Residency Will Be Different
There have also been major changes in the education of residents; however, in this case, instead of generational concerns, the biggest differences are related to the effects of fatigue on the ability to provide competent care and liability.
“For instance, work hour limits mean that residents can only put in 80 hours a week and have to have specific rest times,” said Dr. Medina. “That is really a significant change from even 10 or 15 years ago.”
While there are valid reasons for these changes, there are also concerns that residents are not getting in the hours they need to reach competency in some areas. The irony, noted Dr. Medina, is that these requirements are not totally in sync with the reality of practice, where there are no such restrictions. He noted that most practitioners of head and neck surgery probably work more than 80 hours in a week.
“Despite the work restrictions, we still have to impart an increasingly large and complex body of knowledge to our residents,” noted Giancarlo Zuliani, MD, the residents program director at the Wayne State University School of Medicine in Detroit. “We still have to make sure our residents know and fully grasp the information that is important to our specialty.” He does say that this concern is somewhat offset by the Millennial’s ability to multitask.

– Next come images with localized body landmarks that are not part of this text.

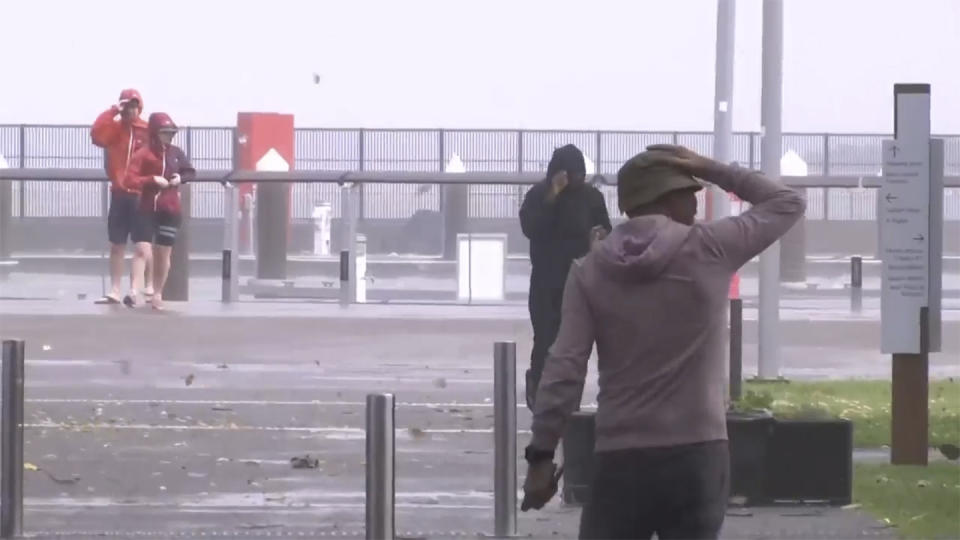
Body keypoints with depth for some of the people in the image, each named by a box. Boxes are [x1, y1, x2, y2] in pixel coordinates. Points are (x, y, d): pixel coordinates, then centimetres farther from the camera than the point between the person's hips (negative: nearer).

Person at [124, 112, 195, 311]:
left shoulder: (176, 152, 5)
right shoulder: (143, 154, -9)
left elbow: (190, 172, 17)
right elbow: (130, 180, -17)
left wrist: (181, 178, -4)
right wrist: (152, 180, -26)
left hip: (170, 210, 4)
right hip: (148, 209, -4)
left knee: (163, 254, 9)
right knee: (143, 250, -17)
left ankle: (157, 294, 21)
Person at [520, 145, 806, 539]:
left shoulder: (590, 271, 3)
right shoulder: (709, 250, -2)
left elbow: (564, 369, -4)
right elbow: (788, 203, 11)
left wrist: (541, 455, -2)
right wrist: (712, 170, 10)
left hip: (620, 460, 1)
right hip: (697, 457, -1)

There is a dichotomy in the methods residents use to learn. Unlike earlier generations, Millennials do better when they are given specific goals to achieve; however, they also want the ability to meet those requirements in their own way.
“It is an odd dynamic,” said Dr. Zuliani. “Millennials need constant stimulation and constant direction. Just the amount of information is too much to tackle all at once, so they have had to become very active in their own education. We almost have to customize each residency, unlike the 50s and 60s, where they were told what they needed to know to get out and into practice.”
There is also a need for a more active feedback component. In earlier generations, it wasn’t unusual to get an evaluation every three to six months. “Millennials want constant feedback, both negative and positive,” said Dr. Zuliani. “They want to know immediately what they need to do to improve instead of waiting until their memories of the event have faded.”
The current residents are also more interested in balancing personal and professional lives. Not sacrificing family to the profession is important. “With two-earner families, the dynamics have had to change,” said David S. Cohen, MD, a PGY-4 resident at Wayne State. “If you want to take your kids to soccer, then you can’t be on call every day. We see the strain that medicine can often put on a family and want to maintain a good balance.”
Millennials’ view of the faculty is also changing rapidly. In the past, the relationship was more formal. “Residents value mentorship more than prior generations,” said Dr. Cohen. “It is a more interactive type of relationship. Less of a father/son and more of an older sibling/younger sibling dynamic. Someone who has more street sense and more experience, who you can go to for advice.”
Medical education at all levels has continually evolved to meet the needs of both the profession and the student/resident. This ability to change with the times has been one of its strengths.
Kurt Ullman is a freelance medical writer based in Indiana.